◆ **Text provided**:

_____

We are still together. We are looking forward. It has been by far the most difficult thing I have ever done, and it is still a work in progress. But I can tell folks just starting down this road that it will get easier. The horrible days will become just bad days. And then you will actually have some good days. You will even have great days again. Please hold on for a while. All hope is not lost.

A couple of days ago I had the first great day in several months. And all I could think about is how close I was to throwing in the towel. I never would have had these experiences, and these great days. 

So to those who let me vent on here....thanks. For those who shared their own stories.....thanks. And to affaircare...thanks. Who knows what might have happened if not for all the help I have gotten over the last several months.

Also would not have gotten through with out my Faith.

Thanks to all, and be strong for those in the beginnings.

_Posted via Mobile Device_


----------



## jessi (Feb 11, 2009)

Thanks for the update, great to hear you are doing better and things are looking more positive in the marriage......
I'm going through the process myself and I often wonder where we would be if I had just kicked him out when I found out about my husband's affair....But I didn't and we are working things out....I dont' know why I didn't but I cry now when I think how close we were to losing our marriage.
Looking for the day when the triggers aren't so strong and we can just laugh and totally relax again.....
Keep up the good work and just enjoy each other, I'm sure your marriage is a loving one now and that is all any of us want....


----------



## DawnD (Sep 23, 2009)

So glad to hear that things are moving forward for you!! Always nice to see a good update in here. Keep moving forward and I will keep sending positive vibes towards your family!!

_____

◆ **Supplied records**:

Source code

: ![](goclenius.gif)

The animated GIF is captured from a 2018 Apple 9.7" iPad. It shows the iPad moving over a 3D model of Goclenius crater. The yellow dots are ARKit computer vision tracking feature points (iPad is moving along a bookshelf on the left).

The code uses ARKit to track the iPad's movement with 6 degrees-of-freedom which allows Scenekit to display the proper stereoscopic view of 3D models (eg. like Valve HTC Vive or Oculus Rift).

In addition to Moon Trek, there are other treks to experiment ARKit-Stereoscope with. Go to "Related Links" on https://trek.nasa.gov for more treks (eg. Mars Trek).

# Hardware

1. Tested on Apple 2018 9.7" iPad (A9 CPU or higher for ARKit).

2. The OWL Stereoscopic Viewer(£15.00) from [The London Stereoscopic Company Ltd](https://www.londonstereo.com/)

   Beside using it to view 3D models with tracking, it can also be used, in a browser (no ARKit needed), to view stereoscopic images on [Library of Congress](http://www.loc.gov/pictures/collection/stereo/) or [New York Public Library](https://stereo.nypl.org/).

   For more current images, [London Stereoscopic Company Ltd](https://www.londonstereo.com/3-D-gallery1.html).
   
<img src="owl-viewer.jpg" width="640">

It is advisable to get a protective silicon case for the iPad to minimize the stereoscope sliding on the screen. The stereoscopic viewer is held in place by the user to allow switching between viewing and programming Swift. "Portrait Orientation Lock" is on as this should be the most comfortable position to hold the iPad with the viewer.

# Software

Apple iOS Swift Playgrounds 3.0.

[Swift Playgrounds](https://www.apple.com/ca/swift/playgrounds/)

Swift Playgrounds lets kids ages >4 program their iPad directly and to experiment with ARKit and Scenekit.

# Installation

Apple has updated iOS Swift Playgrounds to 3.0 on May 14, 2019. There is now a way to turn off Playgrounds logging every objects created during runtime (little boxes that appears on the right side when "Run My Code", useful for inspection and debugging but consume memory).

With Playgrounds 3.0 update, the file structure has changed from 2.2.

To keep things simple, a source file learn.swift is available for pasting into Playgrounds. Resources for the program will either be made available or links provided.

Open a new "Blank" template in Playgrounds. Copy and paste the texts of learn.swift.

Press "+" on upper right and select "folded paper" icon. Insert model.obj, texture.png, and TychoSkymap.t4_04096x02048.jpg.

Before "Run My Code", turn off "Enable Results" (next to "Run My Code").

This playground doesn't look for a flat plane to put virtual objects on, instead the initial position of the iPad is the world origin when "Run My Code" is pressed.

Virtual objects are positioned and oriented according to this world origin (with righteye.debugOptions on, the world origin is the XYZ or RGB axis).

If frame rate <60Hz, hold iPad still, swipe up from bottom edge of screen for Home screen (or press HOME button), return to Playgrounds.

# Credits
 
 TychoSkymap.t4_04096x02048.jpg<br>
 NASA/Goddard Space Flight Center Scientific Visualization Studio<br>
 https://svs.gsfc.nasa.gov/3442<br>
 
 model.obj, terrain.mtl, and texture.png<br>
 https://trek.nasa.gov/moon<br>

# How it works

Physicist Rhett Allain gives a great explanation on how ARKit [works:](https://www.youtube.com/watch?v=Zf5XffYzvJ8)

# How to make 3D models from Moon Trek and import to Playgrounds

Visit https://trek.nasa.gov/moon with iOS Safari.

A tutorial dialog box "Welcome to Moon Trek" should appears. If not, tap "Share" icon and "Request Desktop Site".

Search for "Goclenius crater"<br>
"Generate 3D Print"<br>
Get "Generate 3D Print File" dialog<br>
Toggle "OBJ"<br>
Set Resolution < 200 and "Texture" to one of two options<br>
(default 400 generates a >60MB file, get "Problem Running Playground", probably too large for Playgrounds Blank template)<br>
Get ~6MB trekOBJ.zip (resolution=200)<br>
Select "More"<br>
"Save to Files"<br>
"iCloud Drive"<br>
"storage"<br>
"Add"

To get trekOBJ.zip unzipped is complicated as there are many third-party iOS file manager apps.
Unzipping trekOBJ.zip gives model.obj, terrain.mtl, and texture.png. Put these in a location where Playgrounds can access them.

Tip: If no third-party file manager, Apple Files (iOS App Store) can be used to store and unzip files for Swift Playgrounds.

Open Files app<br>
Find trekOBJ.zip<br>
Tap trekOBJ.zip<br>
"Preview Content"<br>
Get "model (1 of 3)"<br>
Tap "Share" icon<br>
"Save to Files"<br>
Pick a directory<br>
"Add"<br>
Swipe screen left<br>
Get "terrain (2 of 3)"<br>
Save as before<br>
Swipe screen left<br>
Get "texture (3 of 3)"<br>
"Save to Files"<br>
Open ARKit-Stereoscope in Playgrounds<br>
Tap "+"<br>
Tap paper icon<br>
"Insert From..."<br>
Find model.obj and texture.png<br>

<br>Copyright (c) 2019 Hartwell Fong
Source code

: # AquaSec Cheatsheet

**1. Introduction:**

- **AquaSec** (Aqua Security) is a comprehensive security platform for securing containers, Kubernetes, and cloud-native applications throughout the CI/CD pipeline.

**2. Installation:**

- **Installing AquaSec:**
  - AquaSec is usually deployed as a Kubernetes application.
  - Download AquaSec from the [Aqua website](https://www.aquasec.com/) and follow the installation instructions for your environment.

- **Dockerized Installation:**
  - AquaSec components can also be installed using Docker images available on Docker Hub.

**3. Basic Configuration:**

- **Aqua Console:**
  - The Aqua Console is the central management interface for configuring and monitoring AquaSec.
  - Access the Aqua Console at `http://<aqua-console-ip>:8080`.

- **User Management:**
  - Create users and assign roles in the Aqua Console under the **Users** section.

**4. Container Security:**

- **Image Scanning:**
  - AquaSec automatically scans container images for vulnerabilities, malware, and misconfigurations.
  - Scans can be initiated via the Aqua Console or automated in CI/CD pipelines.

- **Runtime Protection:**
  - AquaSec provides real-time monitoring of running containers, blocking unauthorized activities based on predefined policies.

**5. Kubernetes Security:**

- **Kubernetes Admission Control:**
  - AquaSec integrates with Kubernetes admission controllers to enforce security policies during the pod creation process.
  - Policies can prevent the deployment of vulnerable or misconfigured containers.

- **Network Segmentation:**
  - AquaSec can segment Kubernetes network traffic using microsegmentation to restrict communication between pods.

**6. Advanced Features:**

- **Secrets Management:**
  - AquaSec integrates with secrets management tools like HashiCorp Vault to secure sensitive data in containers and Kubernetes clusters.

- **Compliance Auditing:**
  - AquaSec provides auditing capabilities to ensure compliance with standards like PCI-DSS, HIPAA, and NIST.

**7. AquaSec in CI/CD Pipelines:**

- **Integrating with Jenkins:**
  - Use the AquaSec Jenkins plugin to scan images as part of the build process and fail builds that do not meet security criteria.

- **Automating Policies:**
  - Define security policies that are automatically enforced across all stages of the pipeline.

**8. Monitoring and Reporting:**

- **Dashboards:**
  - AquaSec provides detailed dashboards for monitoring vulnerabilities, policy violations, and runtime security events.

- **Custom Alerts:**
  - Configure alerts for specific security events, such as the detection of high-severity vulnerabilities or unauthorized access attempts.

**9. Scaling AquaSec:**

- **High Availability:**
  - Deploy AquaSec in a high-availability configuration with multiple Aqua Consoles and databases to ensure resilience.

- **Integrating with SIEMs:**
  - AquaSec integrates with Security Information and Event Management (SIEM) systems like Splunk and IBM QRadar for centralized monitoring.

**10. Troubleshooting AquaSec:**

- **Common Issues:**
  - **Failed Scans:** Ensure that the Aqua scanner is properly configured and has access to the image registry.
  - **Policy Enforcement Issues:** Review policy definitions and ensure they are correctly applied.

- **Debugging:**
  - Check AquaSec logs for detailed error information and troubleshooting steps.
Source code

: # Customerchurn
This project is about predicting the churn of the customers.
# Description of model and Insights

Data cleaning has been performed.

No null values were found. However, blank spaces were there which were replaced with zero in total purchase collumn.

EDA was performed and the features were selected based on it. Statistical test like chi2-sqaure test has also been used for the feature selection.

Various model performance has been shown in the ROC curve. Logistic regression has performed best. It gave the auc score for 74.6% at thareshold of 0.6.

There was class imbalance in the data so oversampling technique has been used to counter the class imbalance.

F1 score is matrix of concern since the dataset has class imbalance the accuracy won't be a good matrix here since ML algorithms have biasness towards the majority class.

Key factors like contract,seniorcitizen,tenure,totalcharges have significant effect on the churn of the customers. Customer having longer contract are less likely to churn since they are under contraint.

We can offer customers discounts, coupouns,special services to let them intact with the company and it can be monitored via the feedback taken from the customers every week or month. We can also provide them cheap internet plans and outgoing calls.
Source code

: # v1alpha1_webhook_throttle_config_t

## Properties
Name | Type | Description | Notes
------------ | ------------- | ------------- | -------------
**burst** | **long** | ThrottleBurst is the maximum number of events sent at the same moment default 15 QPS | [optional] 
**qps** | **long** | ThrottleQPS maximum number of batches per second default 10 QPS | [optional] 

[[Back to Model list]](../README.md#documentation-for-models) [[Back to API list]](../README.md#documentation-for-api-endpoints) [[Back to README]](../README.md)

_____

◆ **Things to do**:
1 – In the forum thread, what does the first poster say they would not have gotten through without?
2 – From the records, quote the lines starting at the line that contains "## Properties" and ending at the line that contains "10 QPS | [optional]", both included.

◆ **Results of the exercise**:
1 – Their Faith.

2 –
## Properties
Name | Type | Description | Notes
------------ | ------------- | ------------- | -------------
**burst** | **long** | ThrottleBurst is the maximum number of events sent at the same moment default 15 QPS | [optional] 
**qps** | **long** | ThrottleQPS maximum number of batches per second default 10 QPS | [optional] 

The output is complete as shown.